**LIST OF TASKS:**
1 > In the Friday Night Lights article, how many episodes did Kevin Reilly commit to for the season?
2 > Write the next paragraph of the Friday Night Lights article.

Scott Porter as Jason Street in Friday Night Lights

The only thing more frustrating to network television executives than a show critics love but viewers hate is a show that critics love and viewers won't even try watching. That's the situation NBC suits have been in ever since Friday Night Lights premiered in the 8 p.m. Tuesday time-slot in early October, without a strong lead-in and up against ABC's juggernaut Dancing With the Stars. Set in the rural fictional town of Dillon, Texas, where the local high school football team is tantamount to the community's church, the series was quick to garner praise from reviewers, including TIME's James Poniewozik, who cited its rich characters and excellent performances. But in that other realm, where advertising revenues dwell, the response to Friday Night Lights has been considerably less glowing. Since its debut the series has hovered between 69 and 72 in Nielsen's ratings of top 100 shows. "I'm enormously frustrated," concedes NBC Entertainment President Kevin Reilly, who's nonetheless so convinced of Lights' commercial potential that he committed to a full 22-episode season. "The passion of the people who watch the show is so disproportionate to the size of the audience."

**DATA SECTION:**
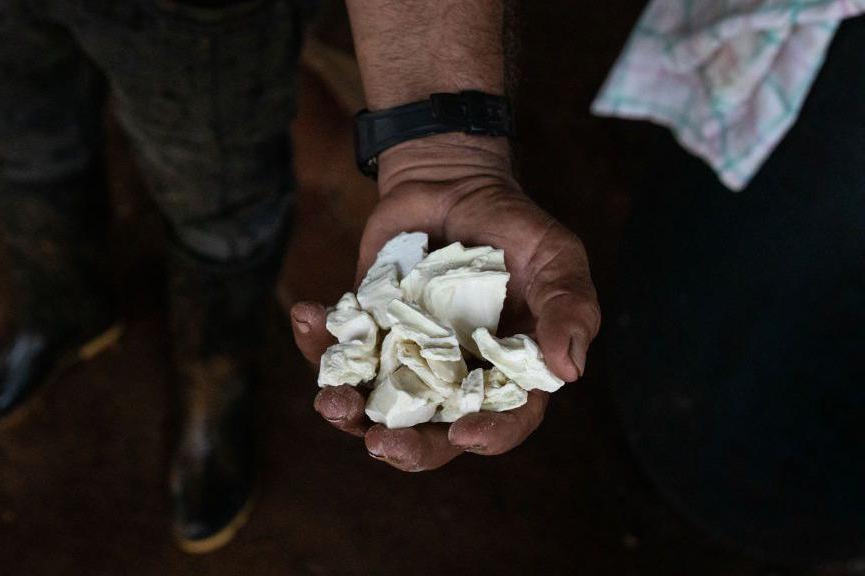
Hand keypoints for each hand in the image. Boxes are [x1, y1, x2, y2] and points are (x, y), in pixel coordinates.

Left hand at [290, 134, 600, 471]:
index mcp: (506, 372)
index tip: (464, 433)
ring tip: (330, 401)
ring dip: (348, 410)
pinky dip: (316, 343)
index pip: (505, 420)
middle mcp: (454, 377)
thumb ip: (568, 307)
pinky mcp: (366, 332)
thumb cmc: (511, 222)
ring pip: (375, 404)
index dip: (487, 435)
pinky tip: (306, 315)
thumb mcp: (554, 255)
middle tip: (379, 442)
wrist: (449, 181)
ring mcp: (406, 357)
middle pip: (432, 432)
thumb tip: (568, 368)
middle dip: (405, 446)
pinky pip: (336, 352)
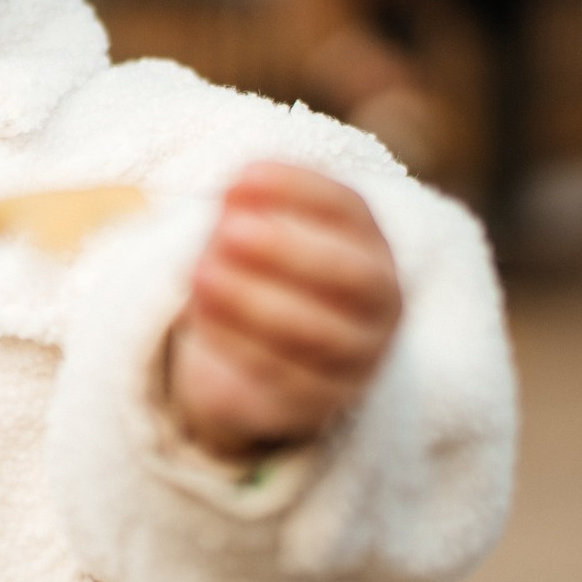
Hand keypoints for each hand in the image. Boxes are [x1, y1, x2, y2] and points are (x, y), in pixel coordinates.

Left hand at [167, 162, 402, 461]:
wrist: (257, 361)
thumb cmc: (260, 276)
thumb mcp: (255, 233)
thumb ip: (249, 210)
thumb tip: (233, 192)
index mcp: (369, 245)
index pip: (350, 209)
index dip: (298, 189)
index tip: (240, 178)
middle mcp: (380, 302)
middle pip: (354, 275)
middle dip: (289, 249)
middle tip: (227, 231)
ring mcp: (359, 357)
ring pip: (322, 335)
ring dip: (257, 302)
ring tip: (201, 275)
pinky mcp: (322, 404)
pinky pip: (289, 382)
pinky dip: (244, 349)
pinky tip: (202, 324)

* * *

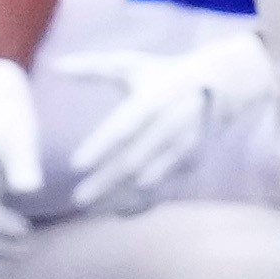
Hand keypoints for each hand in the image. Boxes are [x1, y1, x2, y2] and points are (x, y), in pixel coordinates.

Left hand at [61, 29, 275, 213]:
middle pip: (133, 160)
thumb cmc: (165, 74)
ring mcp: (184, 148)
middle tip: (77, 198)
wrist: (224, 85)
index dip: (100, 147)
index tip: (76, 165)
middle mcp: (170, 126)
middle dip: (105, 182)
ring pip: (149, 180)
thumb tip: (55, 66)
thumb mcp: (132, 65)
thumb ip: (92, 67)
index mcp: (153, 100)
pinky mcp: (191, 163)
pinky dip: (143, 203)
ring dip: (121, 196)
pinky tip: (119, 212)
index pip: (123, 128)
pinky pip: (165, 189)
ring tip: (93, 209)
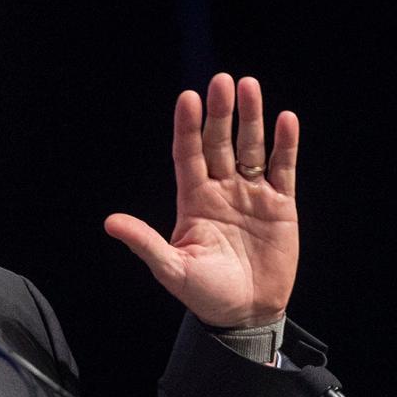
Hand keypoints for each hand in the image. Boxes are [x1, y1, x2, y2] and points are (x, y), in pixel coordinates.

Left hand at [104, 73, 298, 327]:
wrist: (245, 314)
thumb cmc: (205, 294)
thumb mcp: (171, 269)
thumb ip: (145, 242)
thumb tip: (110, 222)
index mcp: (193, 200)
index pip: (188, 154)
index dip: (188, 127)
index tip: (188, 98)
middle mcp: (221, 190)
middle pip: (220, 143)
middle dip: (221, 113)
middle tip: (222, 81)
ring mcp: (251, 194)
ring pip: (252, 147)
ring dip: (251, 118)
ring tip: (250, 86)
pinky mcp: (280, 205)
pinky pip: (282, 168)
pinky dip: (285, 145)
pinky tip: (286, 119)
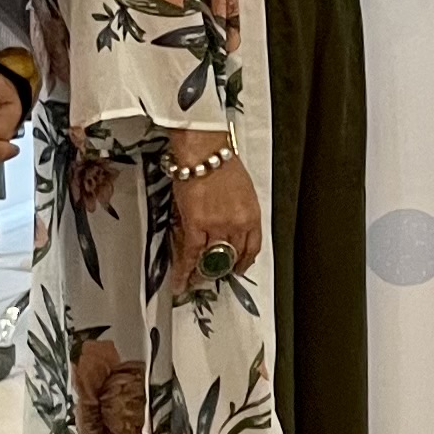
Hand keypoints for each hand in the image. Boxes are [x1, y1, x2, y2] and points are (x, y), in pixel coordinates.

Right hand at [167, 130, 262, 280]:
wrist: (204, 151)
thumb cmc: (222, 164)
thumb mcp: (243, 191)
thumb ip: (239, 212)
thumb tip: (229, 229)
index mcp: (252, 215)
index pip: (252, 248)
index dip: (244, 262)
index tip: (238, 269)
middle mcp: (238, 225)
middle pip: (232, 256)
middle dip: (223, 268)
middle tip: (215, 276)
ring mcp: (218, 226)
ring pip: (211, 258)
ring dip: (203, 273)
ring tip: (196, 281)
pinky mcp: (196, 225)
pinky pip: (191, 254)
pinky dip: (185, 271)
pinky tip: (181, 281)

--

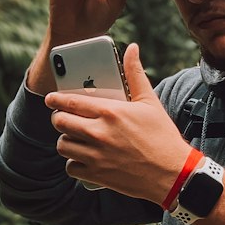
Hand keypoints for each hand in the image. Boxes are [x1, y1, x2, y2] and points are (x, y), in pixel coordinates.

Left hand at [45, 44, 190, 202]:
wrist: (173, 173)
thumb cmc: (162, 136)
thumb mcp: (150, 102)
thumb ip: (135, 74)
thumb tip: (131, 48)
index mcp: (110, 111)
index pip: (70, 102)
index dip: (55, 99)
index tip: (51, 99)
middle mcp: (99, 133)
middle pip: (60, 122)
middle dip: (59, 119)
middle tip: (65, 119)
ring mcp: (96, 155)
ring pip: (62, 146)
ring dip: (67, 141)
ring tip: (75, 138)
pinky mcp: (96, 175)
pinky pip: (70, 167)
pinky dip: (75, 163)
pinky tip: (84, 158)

**ANSWERS BELOW:**
1 > A full 22-episode season.

2 >
The least of the show's problems is its title. Friday Night Lights was inspired by the 2004 movie and, before that, the best-selling book by journalist H.G. Bissinger — both of the same name and both highly praised — and producers wanted to keep the title. Nor could the network air the series on Fridays, which would have made things easy for viewers. But NBC marketers joke that they considered a new promotional slogan when they recently switched the show to Wednesdays: "Friday Night Lights — now one day closer to Friday."

Whatever day it airs, however, a more serious issue for the freshman drama is one of gender imbalance. Lights' core audience right now is young men drawn to the football. But that's precisely what turns off women, who saw the testosterone-driven football promos early on and ran the other way faster than a halfback outracing the defense. But the reality is that the show is a character-driven prime-time soap that happens to be set in the world of the high school football. "It's a show about young people under extraordinary pressure and the adults that are forced to deal with them," says David Nevins, president of Imagine Television, which developed the series. "We knew that the football might be a barrier for women." Reilly puts it more bluntly: "Women don't think the show's for them."

Determined to overcome the gender bias, the network has marshaled its marketing forces and mounted an aggressive campaign to save Friday Night Lights, which revolves around Dillon's new coach (Kyle Chandler) as he deals with the team and football-obsessed townsfolk. The first move was a schedule change to Wednesdays at 8 p.m. It's not Friday, but but it does take the series out of the path of American Idol, ABC's seemingly unbeatable hit that starts airing again Tuesdays starting Jan. 16. "This was definitely a defensive move," says NBC scheduling vice president Mitch Metcalf.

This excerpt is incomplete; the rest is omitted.